Photo by Cale Green · Source
Kodiak held its tax rate down — and split over what it means for schools
Kodiak's assembly held the line on taxes for squeezed residents. Whether that quietly cost the schools $500K depends on which member you ask.
Faced with a choice between easing the squeeze on residents and collecting more for schools, the Kodiak Island Borough Assembly chose residents.
On a 5-2 vote Thursday, the assembly set the property tax rate at 8.75 mills, rejecting a push to raise it to 9.15 and send nearly half a million dollars more to the school district.
The majority pointed to a community already stretched thin: electric rates just jumped 12.5%, water and sewer could rise another 5%, and one member said his family nearly left the island over costs. "My family's back is breaking," he said. The lower rate, supporters noted, still raises school funding about $800,000 over last year and balances the budget.
The two dissenters warned of a hidden, lasting cost. Under the state's school-funding formula, what the borough collects this year sets the ceiling for next year — so by not taxing to that cap, they argued, about $500,000 in future capacity is gone for good.
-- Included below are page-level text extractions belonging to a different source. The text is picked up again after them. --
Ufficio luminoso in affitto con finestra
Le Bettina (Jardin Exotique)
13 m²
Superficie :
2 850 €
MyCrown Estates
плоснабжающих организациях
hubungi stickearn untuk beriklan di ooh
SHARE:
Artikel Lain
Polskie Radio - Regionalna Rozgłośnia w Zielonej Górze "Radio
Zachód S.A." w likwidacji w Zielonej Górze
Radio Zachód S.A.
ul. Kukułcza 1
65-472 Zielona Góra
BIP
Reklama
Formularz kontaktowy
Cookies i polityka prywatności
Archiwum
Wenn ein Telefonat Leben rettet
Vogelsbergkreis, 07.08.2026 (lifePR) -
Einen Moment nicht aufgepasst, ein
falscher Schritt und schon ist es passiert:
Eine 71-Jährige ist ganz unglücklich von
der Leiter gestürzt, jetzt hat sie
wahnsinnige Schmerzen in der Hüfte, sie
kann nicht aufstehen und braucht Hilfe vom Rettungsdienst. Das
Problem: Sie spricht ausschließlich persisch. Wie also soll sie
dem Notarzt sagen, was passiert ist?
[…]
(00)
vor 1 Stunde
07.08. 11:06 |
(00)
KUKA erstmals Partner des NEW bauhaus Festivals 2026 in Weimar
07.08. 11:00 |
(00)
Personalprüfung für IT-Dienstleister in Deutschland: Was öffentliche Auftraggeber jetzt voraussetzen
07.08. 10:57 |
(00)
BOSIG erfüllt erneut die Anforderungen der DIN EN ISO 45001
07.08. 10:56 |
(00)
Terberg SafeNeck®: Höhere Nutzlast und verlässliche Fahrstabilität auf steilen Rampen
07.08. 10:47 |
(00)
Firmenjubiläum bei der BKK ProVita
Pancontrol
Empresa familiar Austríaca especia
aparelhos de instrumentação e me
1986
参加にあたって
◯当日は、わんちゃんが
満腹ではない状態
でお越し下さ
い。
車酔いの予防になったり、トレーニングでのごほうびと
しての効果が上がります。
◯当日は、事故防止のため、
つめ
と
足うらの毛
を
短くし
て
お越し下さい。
The majority read the same number the opposite way: capacity preserved, leaving room to raise taxes next year only if it's needed.
The schools can't afford the gamble, dissenters said: "We're not just cutting fat, we're cutting bone." The other side countered that the district had already found roughly $900,000 in savings without cutting a single position.
Both sides walked out agreeing on one figure — about $500,000 — and on almost nothing about what it means.